The U.S. Equal Employment Opportunity Commission (EEOC) has urged an Illinois federal court to keep its lawsuit against a hog farm alive. The EEOC accuses the farm’s president and a worker of harassing a transgender female employee, asserting that sufficient details support its claims.
EEOC Trans Worker’s Harassment : EEOC Fights to Sustain Title VII Suit
In a Thursday response, the EEOC requested the court deny Sis-Bro Inc.’s motion to dismiss the Title VII suit. The suit, filed on behalf of an unidentified former employee, claims she was forced to resign after a co-worker exposed himself and made unwanted sexual advances.
Sis-Bro argued in May that the EEOC’s complaint lacked specifics and seemed generic because it did not identify any individuals. However, the EEOC countered that the company knows who is referenced in the complaint, which contains ample facts to substantiate the allegations.
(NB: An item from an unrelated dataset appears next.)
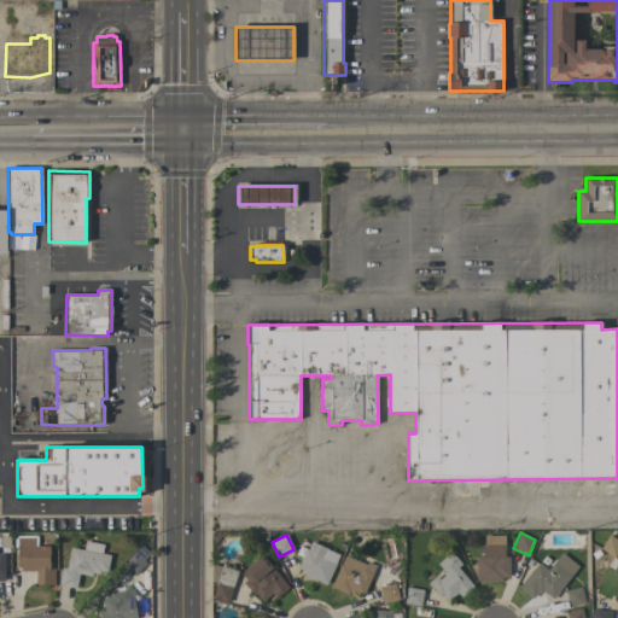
[(476,581),(476,557),(484,557),(484,535),(505,536),(505,557),(509,557),(509,577),(502,577),(502,581),(476,581)]
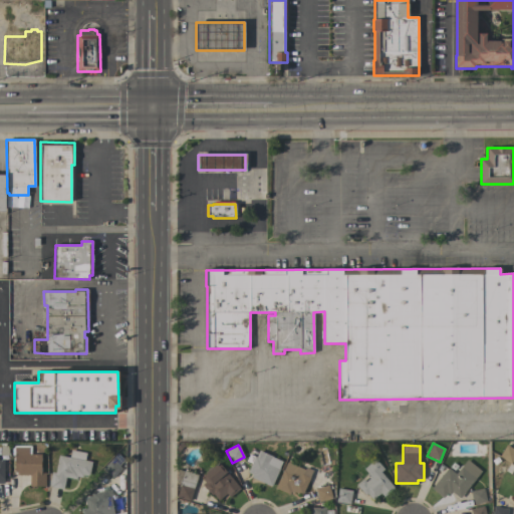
[(513,449),(513,458),(511,464),(499,457),(506,445),(513,449)]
“Sis-Bro relies on misrepresentations of the allegations in the complaint, strategic ignorance of documents that it acknowledges are part of the complaint, demands for factual pleading far beyond what is required by the law, and misstatements of precedent in order to contort EEOC’s complaint into a complaint that allegedly fails to state a claim,” the EEOC stated.
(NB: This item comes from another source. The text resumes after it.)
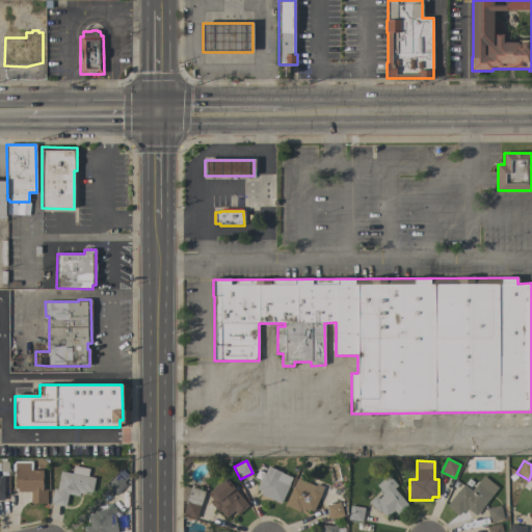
[(32,461),(32,470),(42,470),(43,489),(47,489),(47,503),(31,504),(31,491),(21,491),(21,488),(16,488),(16,472),(12,472),(12,461),(32,461)]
Harassment and Forced Resignation
The EEOC sued the New Athens, Illinois, hog farm in March. The complaint alleges the company’s president persistently used the employee’s former name and criticized her gender-affirming care when she began her transition in 2018. The situation escalated when a new employee touched her breasts, exposed himself, and frequently made unwanted sexual comments.